As with X-adjacent, these combinations don’t have the syntax of N-headed nominals. But they do have an assortment of properties of Adj-headed adjectivals. Like plain Adjs, they can be nominalized: cat-free-ness, oven-readiness — and beach-adjacency. And they occur in an assortment of syntactic degree constructions:

— positive degree in so and too constructions: so sugar-free that I felt I had to add sweetener, too sugar-free for me to find it enjoyable; so camera-ready that the whole process took only a couple of minutes, too battle-ready for our comfortand so scandal-adjacent no one would touch him, too fraud-adjacent for us to put him on the committee

— comparative degree in more constructions: more sugar-free than any soda I’ve ever drunk, more battle-ready than Thorand more beach-adjacent than the last placed we looked at

— superlative degree in most constructions: the most sugar-free of all the sodas we looked at, the most battle-ready soldier in the unitand the most scandal-adjacent member of Congress

Examples of this degree of complexity are hard to find, at least for someone with my limited search resources, but here’s an actual comparative example from the net:

He has now been canned, ending one of the weirder, more scandal-adjacent tenures of Team [X]’s tattered tenure, and that is saying something. (link)

To sum up: on every applicable test that I can think of, X-adjacent combinations do not act like N-headed nominals (Ns with postmodifier Adj) and do look like Adj-headed adjectivals (N + Adj compounds). OED3 just has this one wrong.

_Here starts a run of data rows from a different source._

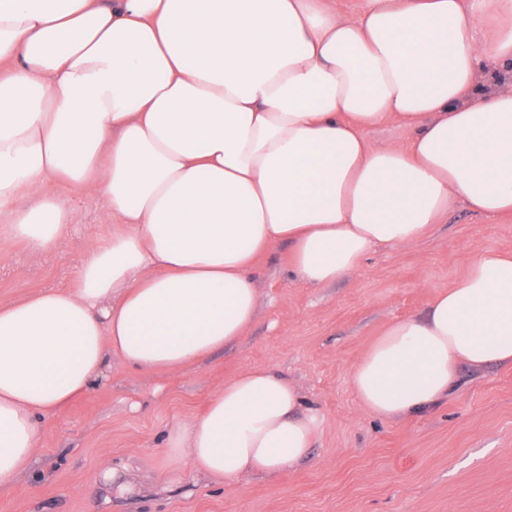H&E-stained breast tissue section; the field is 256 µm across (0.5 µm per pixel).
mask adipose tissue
I'll use <instances>...</instances> for the list:
<instances>
[{"label":"adipose tissue","instance_id":"obj_1","mask_svg":"<svg viewBox=\"0 0 512 512\" xmlns=\"http://www.w3.org/2000/svg\"><path fill=\"white\" fill-rule=\"evenodd\" d=\"M506 79L512 0H0V235L58 248L73 215L52 181L95 183L113 220L73 287L0 305V488L113 358L173 373L245 336L278 245L322 286L455 202L511 216ZM388 121L403 140L367 137ZM494 363L512 365V254L488 250L350 384L364 413L403 419ZM322 425L252 367L167 446L221 482L274 476Z\"/></svg>","mask_w":512,"mask_h":512}]
</instances>
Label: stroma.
I'll return each mask as SVG.
<instances>
[{
	"instance_id": "stroma-1",
	"label": "stroma",
	"mask_w": 512,
	"mask_h": 512,
	"mask_svg": "<svg viewBox=\"0 0 512 512\" xmlns=\"http://www.w3.org/2000/svg\"><path fill=\"white\" fill-rule=\"evenodd\" d=\"M74 223L52 253L0 240V304L69 287L87 245L112 223L91 186L64 190ZM512 254V217L456 205L417 242L381 249L353 277L289 283L287 246L259 263L245 336L181 371L110 377L41 426L35 455L0 490V512H512V365L461 366L433 411L385 420L361 411L353 366L392 322L417 314L482 252ZM273 368L319 409L310 457L277 477L218 482L174 461L167 432L243 369Z\"/></svg>"
}]
</instances>
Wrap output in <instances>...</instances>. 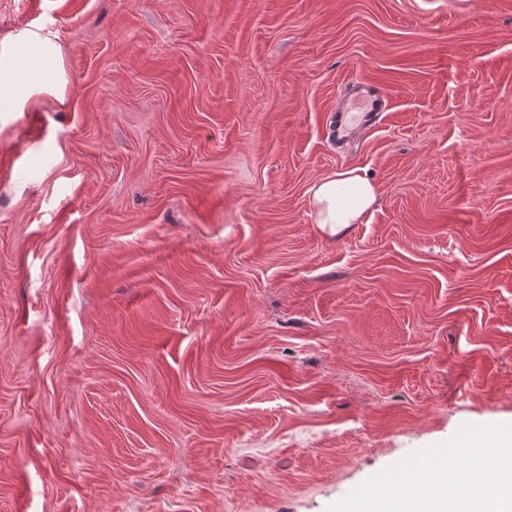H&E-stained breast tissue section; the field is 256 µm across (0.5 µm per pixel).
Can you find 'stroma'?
Here are the masks:
<instances>
[{
  "label": "stroma",
  "mask_w": 512,
  "mask_h": 512,
  "mask_svg": "<svg viewBox=\"0 0 512 512\" xmlns=\"http://www.w3.org/2000/svg\"><path fill=\"white\" fill-rule=\"evenodd\" d=\"M35 28L68 85L0 112V512H324L512 423V0H0ZM356 80L389 109L339 147ZM311 191L316 224L332 236L349 224H361L378 200L376 184L359 168L327 175Z\"/></svg>",
  "instance_id": "35a3bbf8"
}]
</instances>
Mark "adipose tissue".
Instances as JSON below:
<instances>
[{"instance_id":"adipose-tissue-1","label":"adipose tissue","mask_w":512,"mask_h":512,"mask_svg":"<svg viewBox=\"0 0 512 512\" xmlns=\"http://www.w3.org/2000/svg\"><path fill=\"white\" fill-rule=\"evenodd\" d=\"M67 78L56 36L26 31L0 44V112H22L44 98L64 101ZM378 200L376 184L357 168L327 175L312 188L317 224L330 235L361 223Z\"/></svg>"}]
</instances>
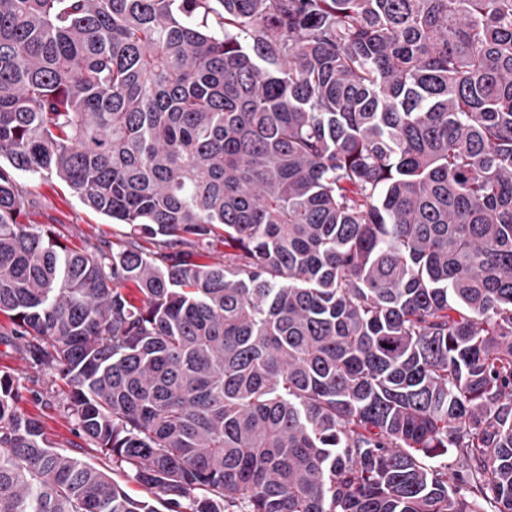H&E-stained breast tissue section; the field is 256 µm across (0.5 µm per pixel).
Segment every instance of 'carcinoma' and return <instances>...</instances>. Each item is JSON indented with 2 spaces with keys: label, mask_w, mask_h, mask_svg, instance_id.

2 Responses to “X-adjacent”

  1. J. B. Levin Says:

    Looking at the examples of postmodifier N-adjacent as SU or DO makes me want to hear “adjacency”. “I abhor scandal-adjacency” sounds correct. To me this only strengthens the case you make against this characterization.
    (Commenting here as usual as a lay person who just “knows” what sounds right.)